→ **Entries**:

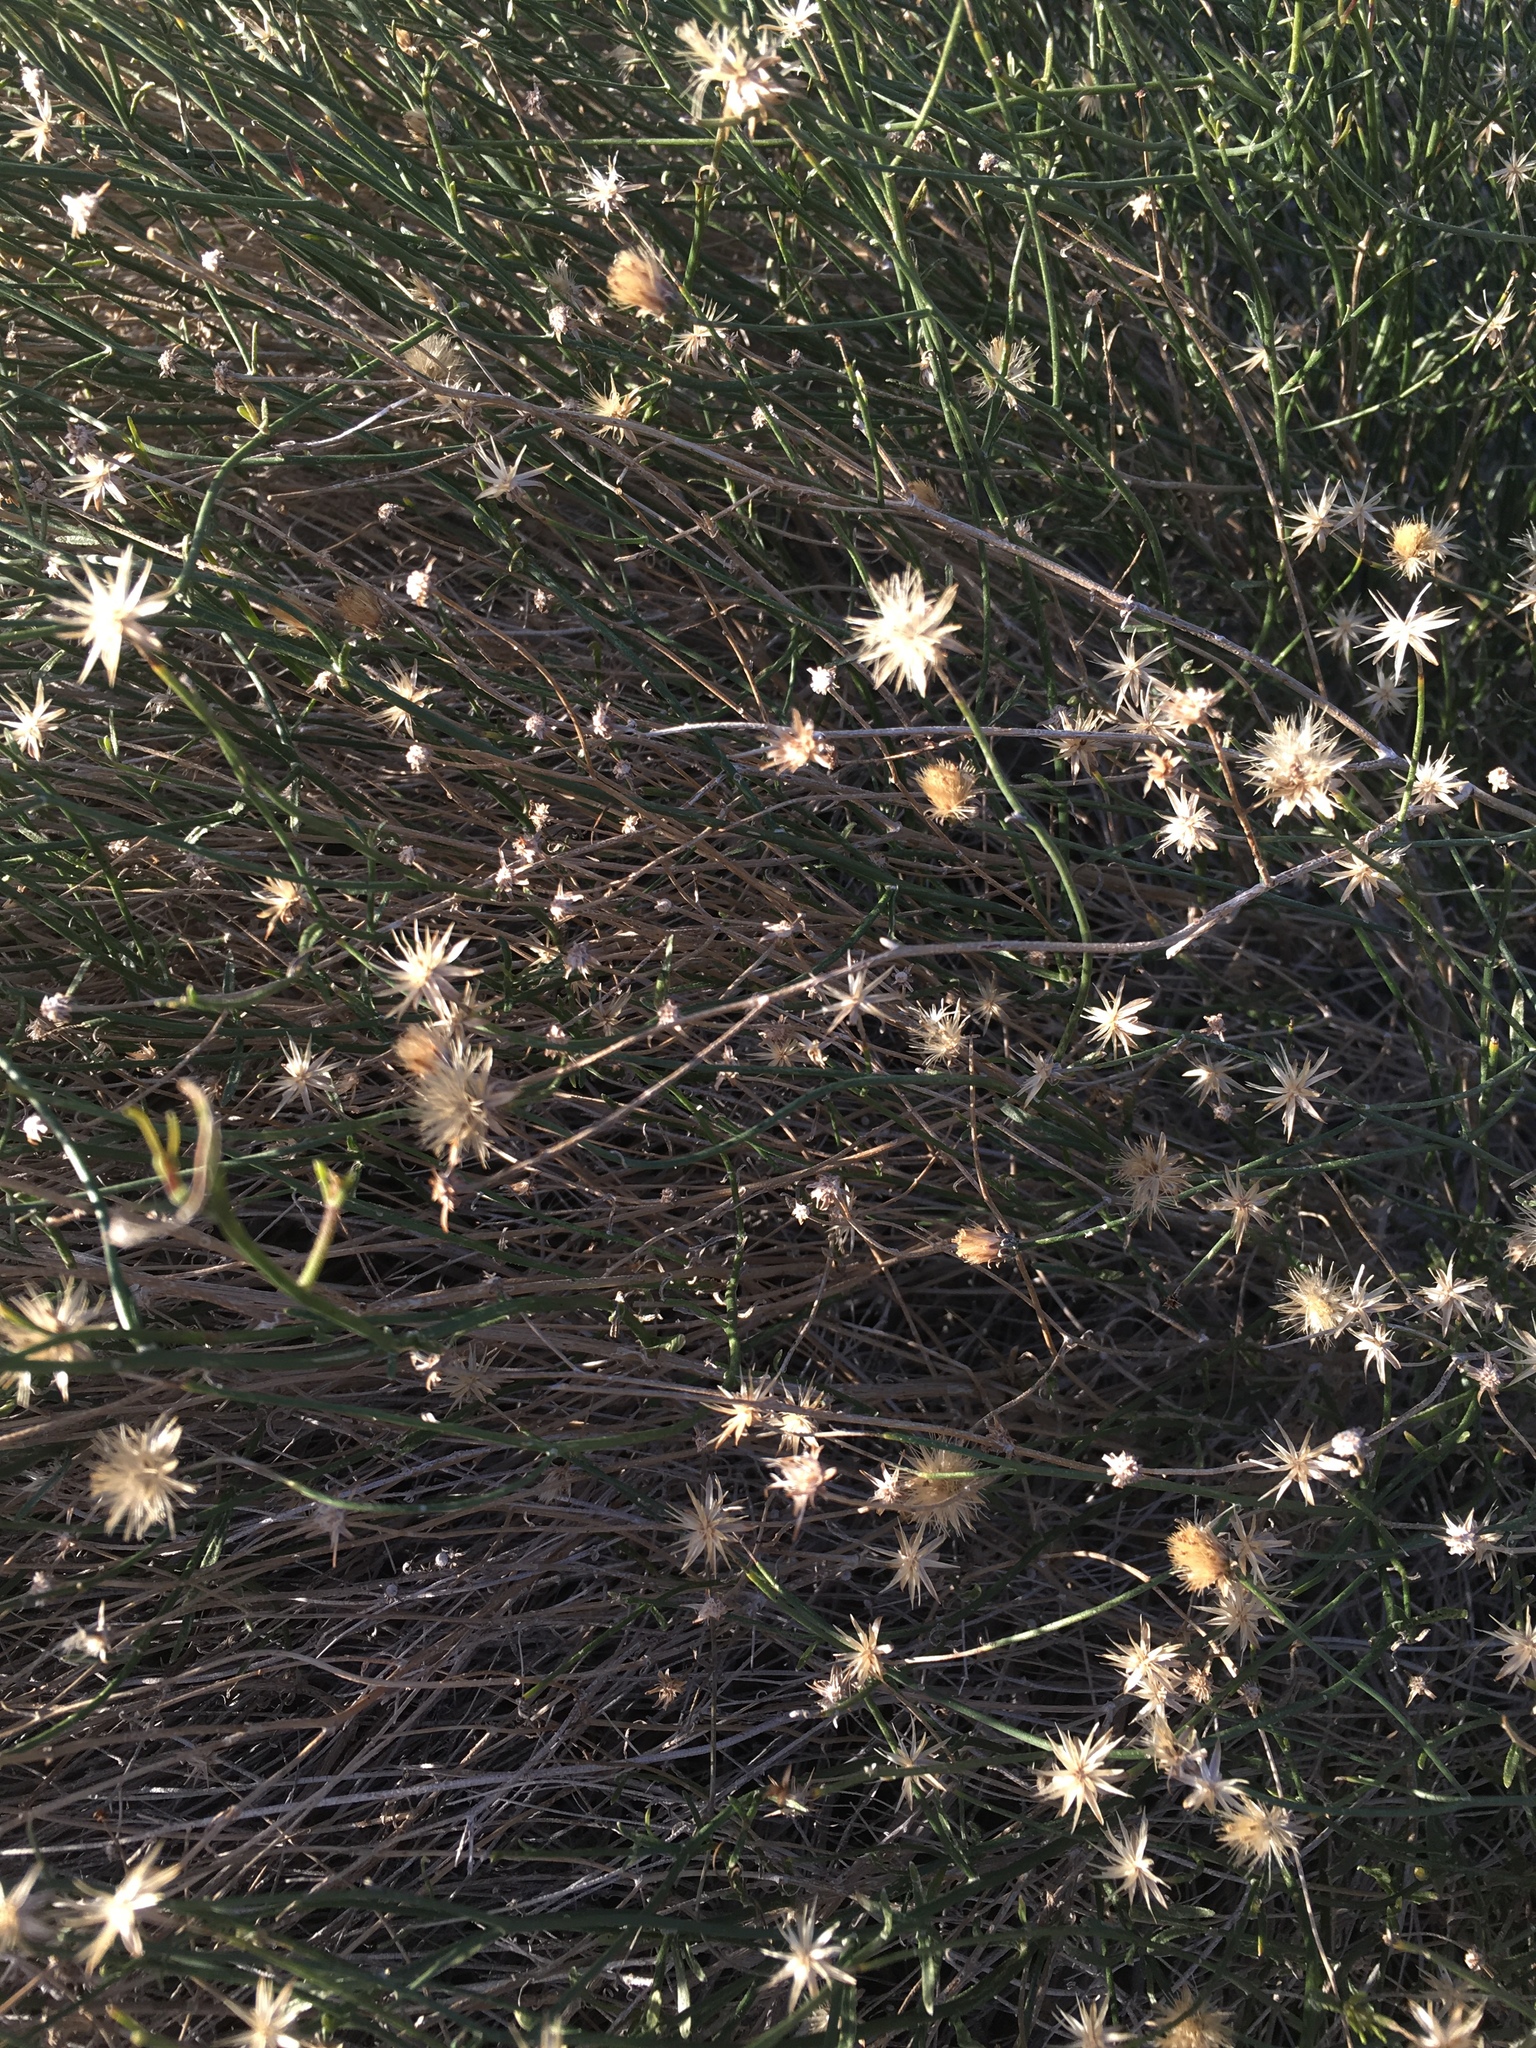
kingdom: Plantae
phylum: Tracheophyta
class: Magnoliopsida
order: Asterales
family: Asteraceae
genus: Bebbia
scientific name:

→ **The problem**: Reproduce verbatim the text lines of every item above, excluding the pictures.

→ **Response below**:
kingdom: Plantae
phylum: Tracheophyta
class: Magnoliopsida
order: Asterales
family: Asteraceae
genus: Bebbia
scientific name:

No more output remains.